TASK DIRECTIONS — Where the string "области" occurs in a line of the entries below, copy that line.

EXTRACTED DATA —
==========

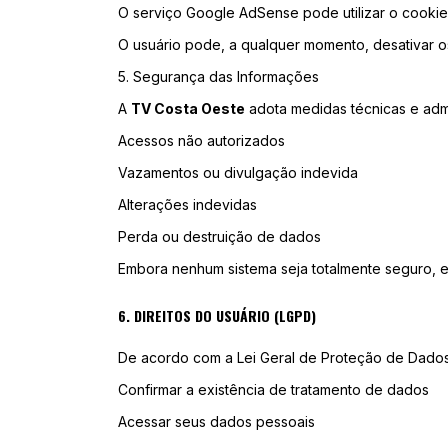
O serviço Google AdSense pode utilizar o cookie D
O usuário pode, a qualquer momento, desativar 
5. Segurança das Informações
A
TV Costa Oeste
adota medidas técnicas e admi
Acessos não autorizados
Vazamentos ou divulgação indevida
Alterações indevidas
Perda ou destruição de dados
Embora nenhum sistema seja totalmente seguro, 
6. DIREITOS DO USUÁRIO (LGPD)
De acordo com a Lei Geral de Proteção de Dados, 
Confirmar a existência de tratamento de dados
Acessar seus dados pessoais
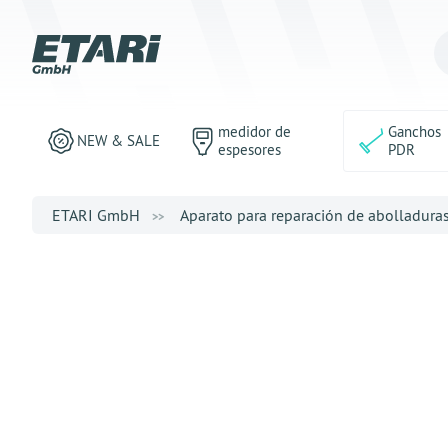
medidor de
Ganchos
NEW & SALE
espesores
PDR
ETARI GmbH
Aparato para reparación de abolladura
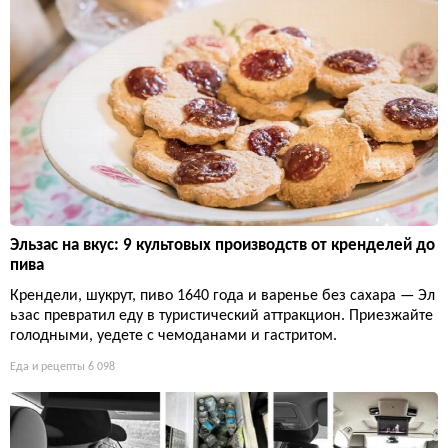
Эльзас на вкус: 9 культовых производств от кренделей до
пива
Крендели, шукрут, пиво 1640 года и варенье без сахара — Эл
ьзас превратил еду в туристический аттракцион. Приезжайте
голодными, уедете с чемоданами и гастритом.
Еда и рецепты
6 098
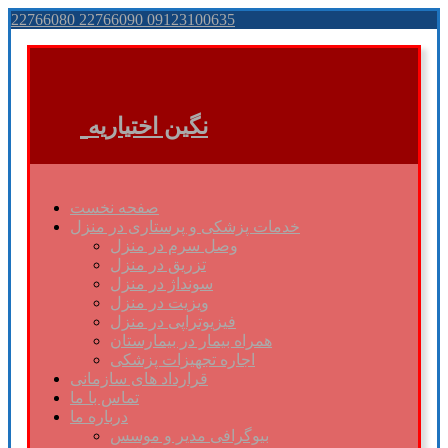
22766080 22766090 09123100635
نگین اختیاریه
صفحه نخست
خدمات پزشکی و پرستاری در منزل
وصل سرم در منزل
تزریق در منزل
سونداژ در منزل
ویزیت در منزل
فیزیوتراپی در منزل
همراه بیمار در بیمارستان
اجاره تجهیزات پزشکی
قرارداد های سازمانی
تماس با ما
درباره ما
بیوگرافی مدیر و موسس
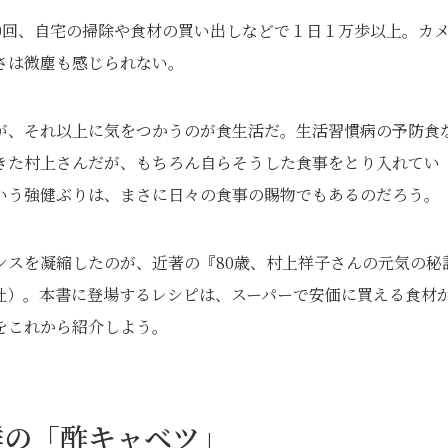
0回、自宅の掃除や食材の買い出しなどで１日１万歩以上。カ
さは微塵も感じられない。
が、それ以上に気をつかうのが食生活だ。生活習慣病の予防食
きた村上さんだが、もちろん自らそうした食事をとり入れてい
いう強健ぶりは、まさに日々の食事の賜物でもあるのだろう。
ンスを凝縮したのが、近著の『80歳、村上祥子さんの元気の秘
社）。本書に登場するレシピは、スーパーで安価に買える食材
をこれから紹介しよう。
群の「酢キャベツ」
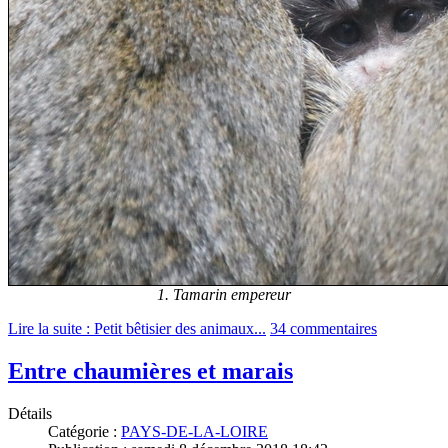
1. Tamarin empereur
Lire la suite : Petit bêtisier des animaux...
34 commentaires
Entre chaumières et marais
Détails
Catégorie :
PAYS-DE-LA-LOIRE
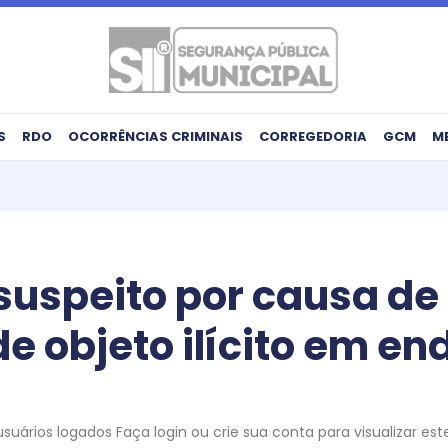
S
RDO
OCORRÊNCIAS CRIMINAIS
CORREGEDORIA
GCM
M
 suspeito por causa de
e objeto ilícito em en
uários logados Faça login ou crie sua conta para visualizar es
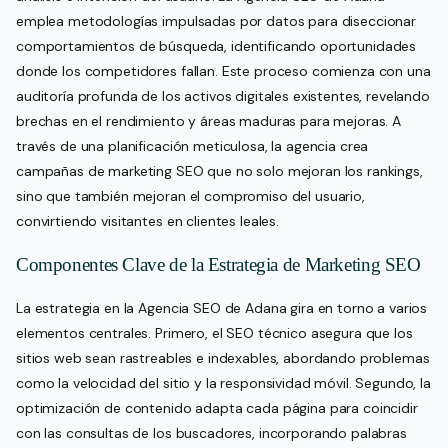
emplea metodologías impulsadas por datos para diseccionar
comportamientos de búsqueda, identificando oportunidades
donde los competidores fallan. Este proceso comienza con una
auditoría profunda de los activos digitales existentes, revelando
brechas en el rendimiento y áreas maduras para mejoras. A
través de una planificación meticulosa, la agencia crea
campañas de marketing SEO que no solo mejoran los rankings,
sino que también mejoran el compromiso del usuario,
convirtiendo visitantes en clientes leales.
Componentes Clave de la Estrategia de Marketing SEO
La estrategia en la Agencia SEO de Adana gira en torno a varios
elementos centrales. Primero, el SEO técnico asegura que los
sitios web sean rastreables e indexables, abordando problemas
como la velocidad del sitio y la responsividad móvil. Segundo, la
optimización de contenido adapta cada página para coincidir
con las consultas de los buscadores, incorporando palabras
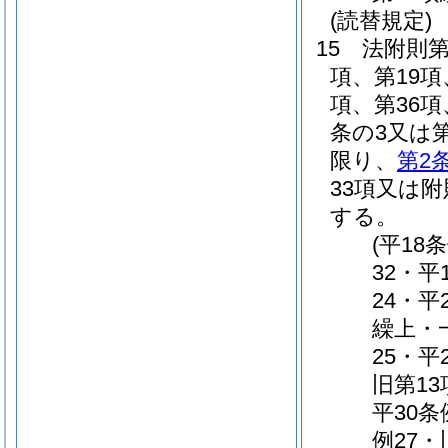
(読替規定)
15
法附則第
項、第19項
項、第36項
条の3又は
限り、
第2
33項又は附
する。
(平18
32・平
24・平
繰上・一
25・平
旧第1
平30条
例27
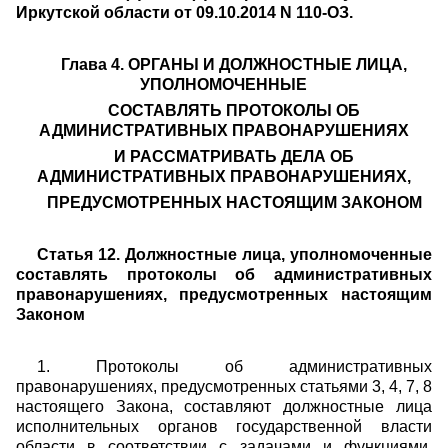
Иркутской области от 09.10.2014 N 110-ОЗ.
Глава 4. ОРГАНЫ И ДОЛЖНОСТНЫЕ ЛИЦА,
УПОЛНОМОЧЕННЫЕ
СОСТАВЛЯТЬ ПРОТОКОЛЫ ОБ
АДМИНИСТРАТИВНЫХ ПРАВОНАРУШЕНИЯХ
И РАССМАТРИВАТЬ ДЕЛА ОБ
АДМИНИСТРАТИВНЫХ ПРАВОНАРУШЕНИЯХ,
ПРЕДУСМОТРЕННЫХ НАСТОЯЩИМ ЗАКОНОМ
Статья 12. Должностные лица, уполномоченные
составлять протоколы об административных
правонарушениях, предусмотренных настоящим
Законом
1. Протоколы об административных
правонарушениях, предусмотренных статьями 3, 4, 7, 8
настоящего Закона, составляют должностные лица
исполнительных органов государственной власти
области в соответствии с задачами и функциями,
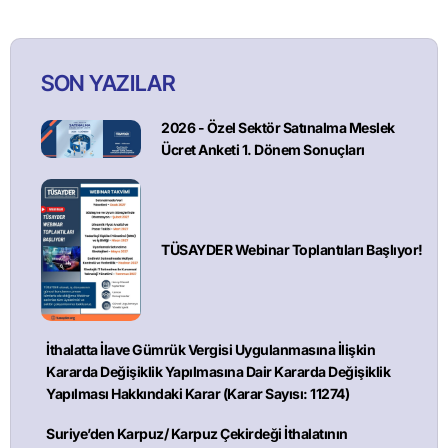
SON YAZILAR
2026 - Özel Sektör Satınalma Meslek
Ücret Anketi 1. Dönem Sonuçları
TÜSAYDER Webinar Toplantıları Başlıyor!
İthalatta İlave Gümrük Vergisi Uygulanmasına İlişkin
Kararda Değişiklik Yapılmasına Dair Kararda Değişiklik
Yapılması Hakkındaki Karar (Karar Sayısı: 11274)
Suriye’den Karpuz/ Karpuz Çekirdeği İthalatının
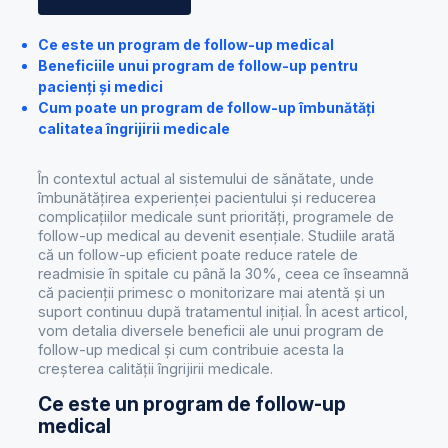
Ce este un program de follow-up medical
Beneficiile unui program de follow-up pentru
pacienți și medici
Cum poate un program de follow-up îmbunătăți
calitatea îngrijirii medicale
În contextul actual al sistemului de sănătate, unde
îmbunătățirea experienței pacientului și reducerea
complicațiilor medicale sunt priorități, programele de
follow-up medical au devenit esențiale. Studiile arată
că un follow-up eficient poate reduce ratele de
readmisie în spitale cu până la 30%, ceea ce înseamnă
că pacienții primesc o monitorizare mai atentă și un
suport continuu după tratamentul inițial. În acest articol,
vom detalia diversele beneficii ale unui program de
follow-up medical și cum contribuie acesta la
creșterea calității îngrijirii medicale.
Ce este un program de follow-up
medical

==========

WRITTEN ANSWER —
Иркутской области от 09.10.2014 N 110-ОЗ.
области в соответствии с задачами и функциями,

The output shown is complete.